To stay competitive, retail will need to emphasize its customer-first focus and adapt to the model’s nimble, convenient and personalized approach. One sign that the space is charging toward further competition is DTC brands’ shift from prioritizing customer acquisition to retention. More brands are thinking deeply about what loyalty and lifetime value mean for their business, exploring how content, memberships and exclusive products can engage customers beyond slashed prices.
OTT and connected TV seek starring roles in ad budgets
While over-the-top streaming and connected TVs have forever changed how consumers watch movies and linear programming, advertisers are still trying to determine the best ways to reach viewers and wondering if the scale of broadcast TV can ever be replicated. Answering these questions will be top of mind in 2019 as cord-cutting continues.
Companies across traditional media, tech and other sectors will angle for a bigger role in streaming media — including Disney, AT&T and Amazon — bringing new business models and ad inventory along the way. There’s little question that brands will join in. The challenge for marketers will be in deciding where to invest out of a dizzying array of OTT services and streaming-ready hardware.

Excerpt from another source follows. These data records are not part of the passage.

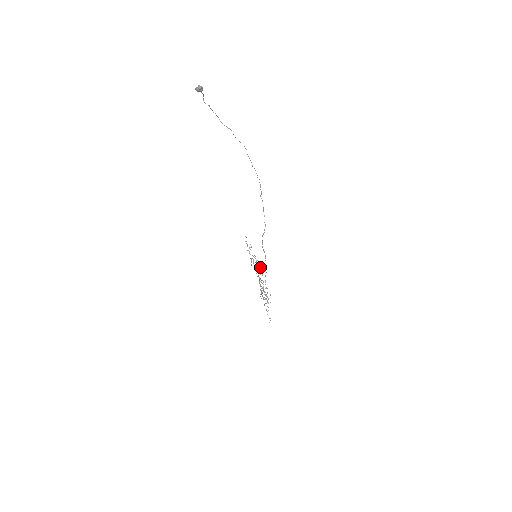
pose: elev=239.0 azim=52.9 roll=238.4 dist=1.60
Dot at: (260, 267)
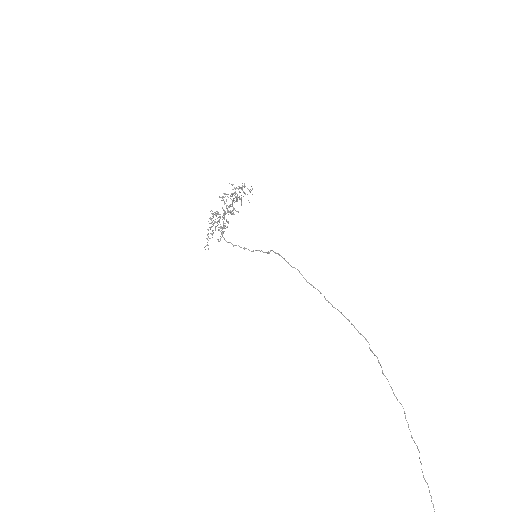
Dot at: occluded
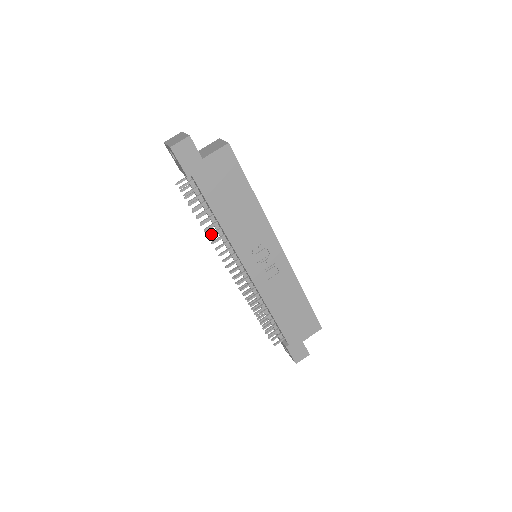
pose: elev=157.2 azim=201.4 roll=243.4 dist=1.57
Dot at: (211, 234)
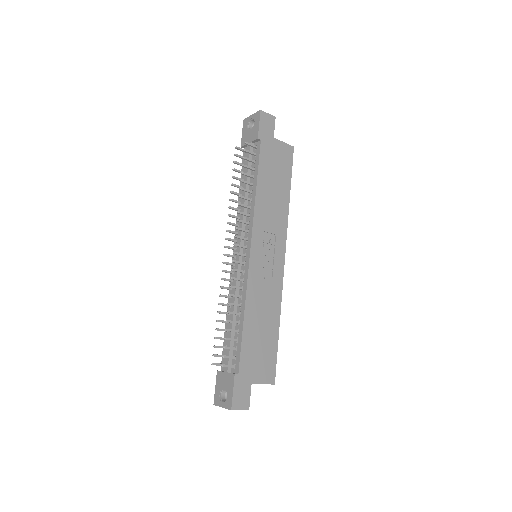
Dot at: (242, 196)
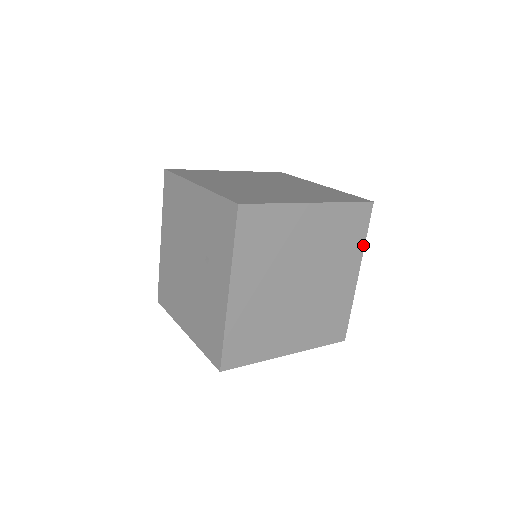
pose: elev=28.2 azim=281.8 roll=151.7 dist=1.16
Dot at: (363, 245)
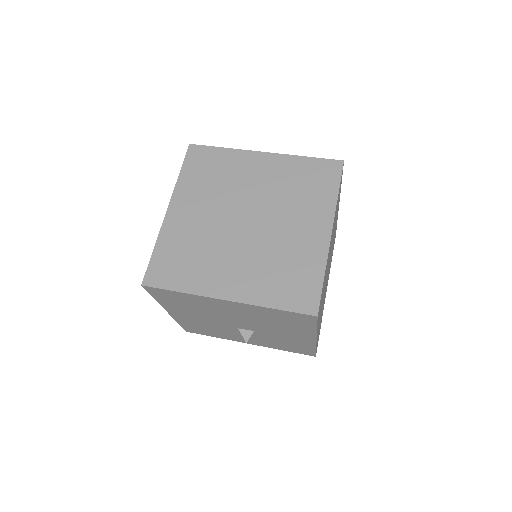
Dot at: (335, 201)
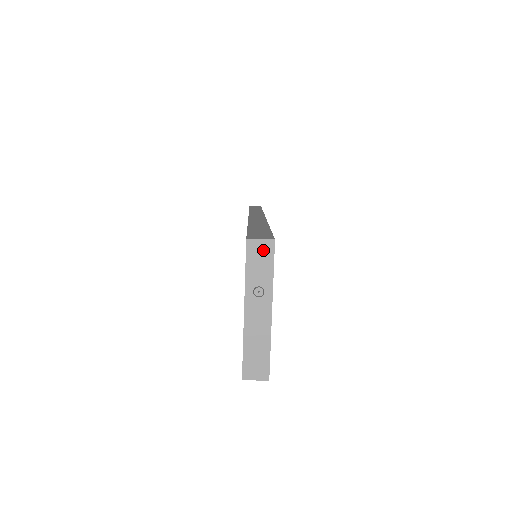
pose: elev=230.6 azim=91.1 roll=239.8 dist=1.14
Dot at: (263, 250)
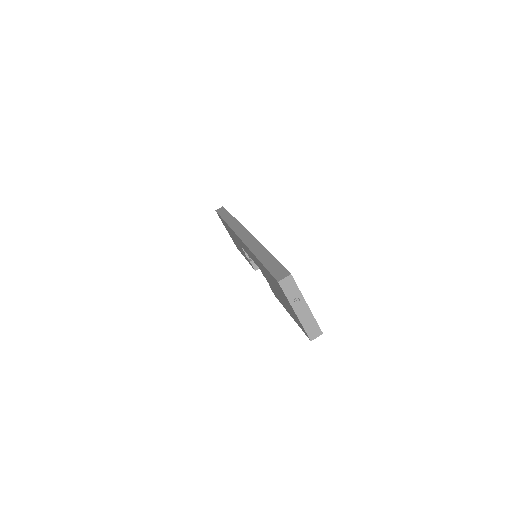
Dot at: (288, 282)
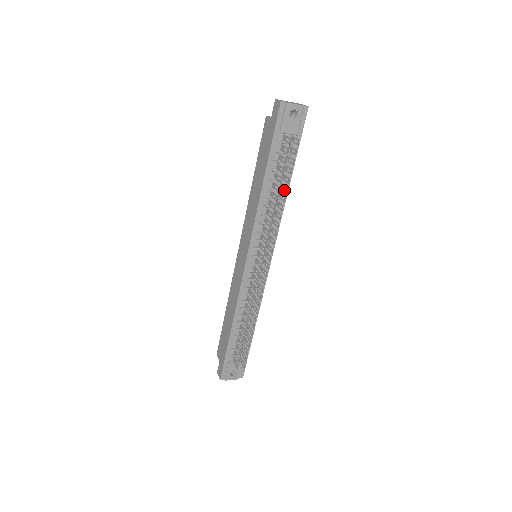
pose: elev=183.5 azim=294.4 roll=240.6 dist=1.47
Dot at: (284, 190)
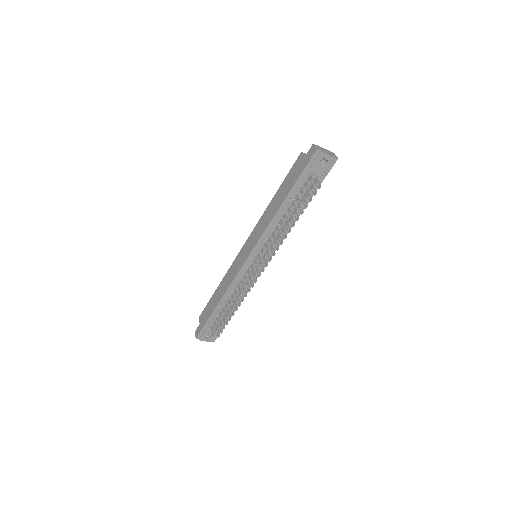
Dot at: occluded
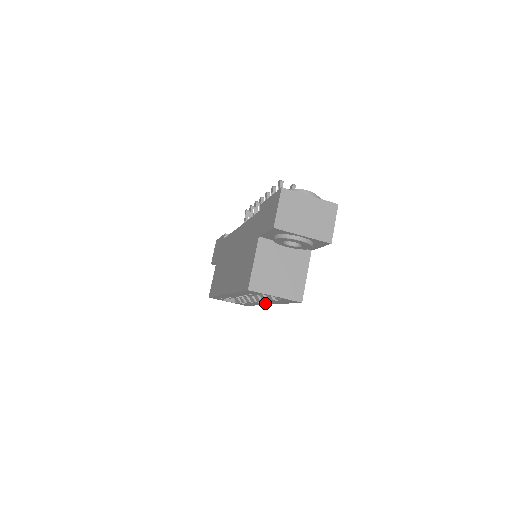
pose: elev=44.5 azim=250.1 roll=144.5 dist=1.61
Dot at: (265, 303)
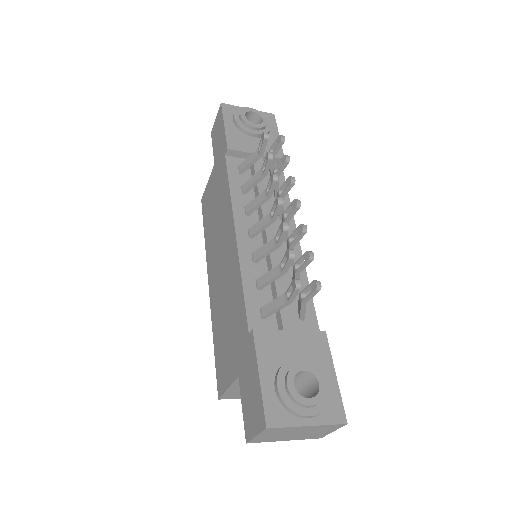
Dot at: occluded
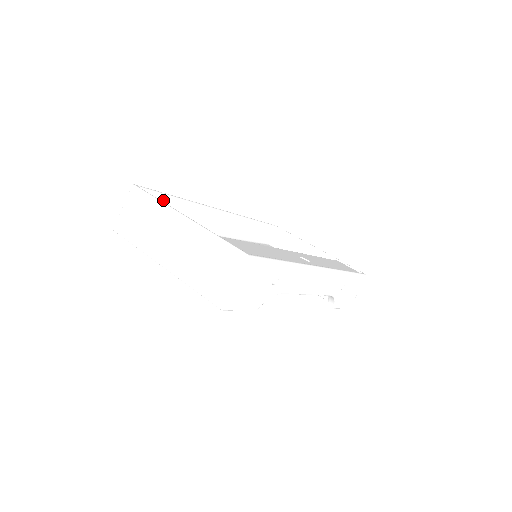
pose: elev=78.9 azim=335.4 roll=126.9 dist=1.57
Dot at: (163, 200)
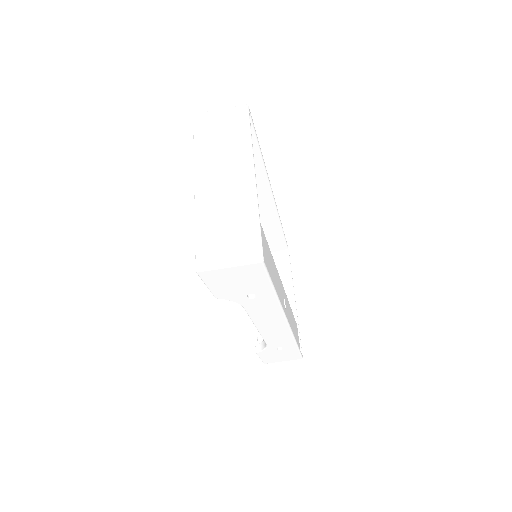
Dot at: occluded
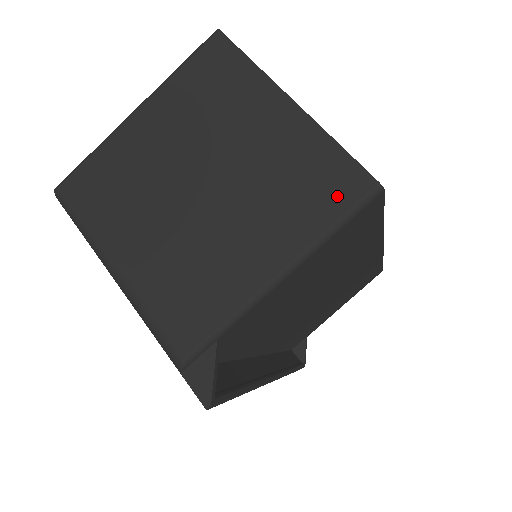
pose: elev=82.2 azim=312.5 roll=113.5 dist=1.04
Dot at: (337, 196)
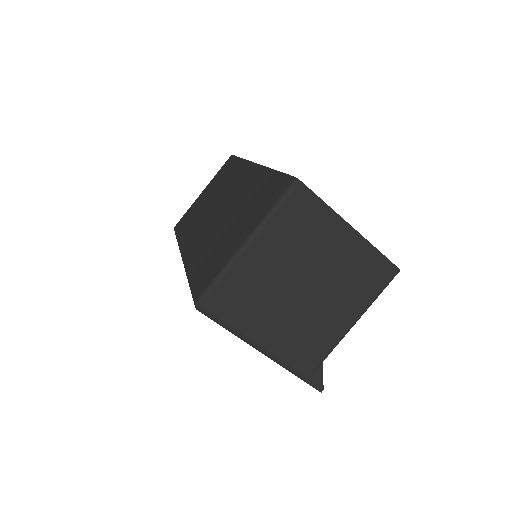
Dot at: (380, 279)
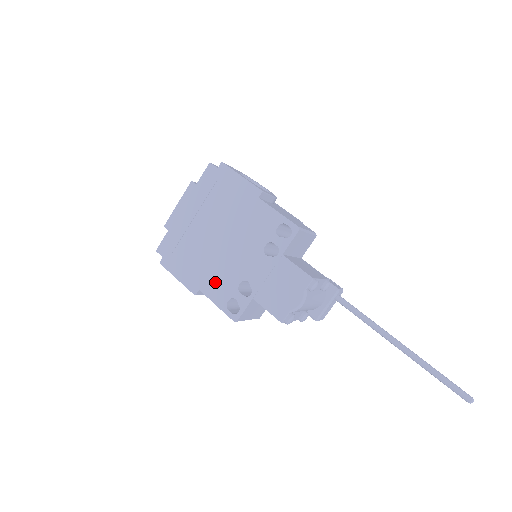
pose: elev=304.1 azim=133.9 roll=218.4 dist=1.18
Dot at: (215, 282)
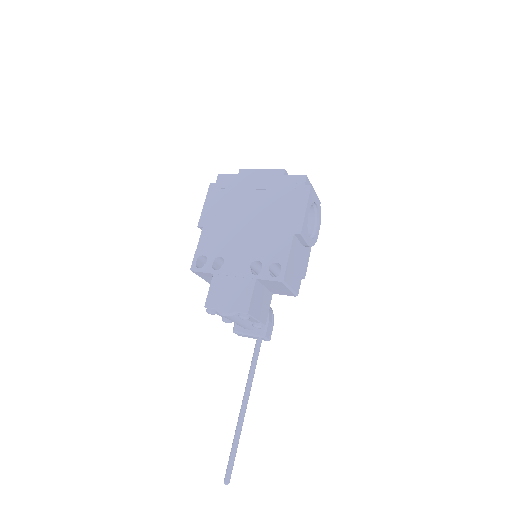
Dot at: (214, 236)
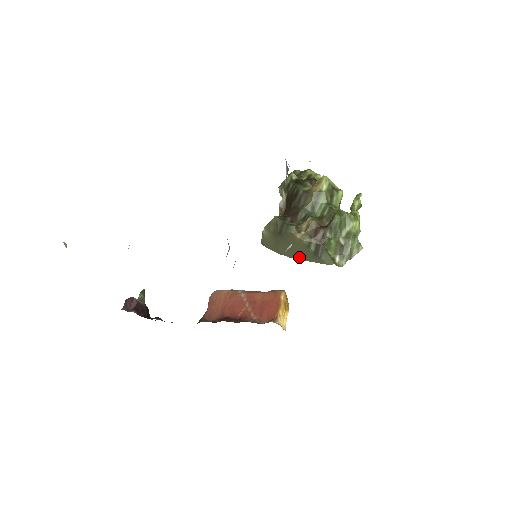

“Understanding that dynamic of how platforms are prioritized and which ones viewers go to first — that is going to be a big part of the conversation in 2019,” Adriana Waterston, SVP of insights and strategy at Horowitz Research, told Marketing Dive.
Questions will abound, such as whether cord-cutters will respond to targeted ads and whether programmatic will port over for deploying ads. The quest for a streaming content metric will take on new urgency as traditional TV measurements lose meaning in an increasingly on-demand environment.
The year to come could also provide a reckoning as competition heats up.
“In 2019, we will be able to tell which services are successful, which will fall back,” Brett Sappington, digital entertainment research director at Parks Associates, told Marketing Dive.
The promise and peril of data
In 2018, data was in the crosshairs, whether belonging to European regulators armed with the newly implemented GDPR, to marketers concerned about the quality of commercial data or to consumers wary amid various privacy controversies. Despite all this, it was a banner year for the space, with U.S. firms spending more than $19 billion on third-party audience data and solutions to better understand this data — a 17% increase from 2017, according to the Interactive Advertising Bureau (IAB).
In 2019, growth will continue on two fronts. While GDPR affected companies that do business in the EU — causing a wave of investment in technology for data security and transparency — American companies will begin preparing for the CCPA, which takes effect in 2020.
“There are lessons we can learn from how GDPR was implemented and prepared for as we get ready for CCPA,” Orchid Richardson, VP and managing director of the IAB Data Center of Excellence, told Marketing Dive. “Consumers are more aware about the use of their data and companies need to be more ethically responsible about how they handle it.”
Richardson expects a key area of data investment to be identity as companies seek to find their customers across media and across platforms.
“I think they will be focused on building better products and better personalization, so that when they talk to their consumers and audiences, they’re delivering exactly what that audience wants,” she said.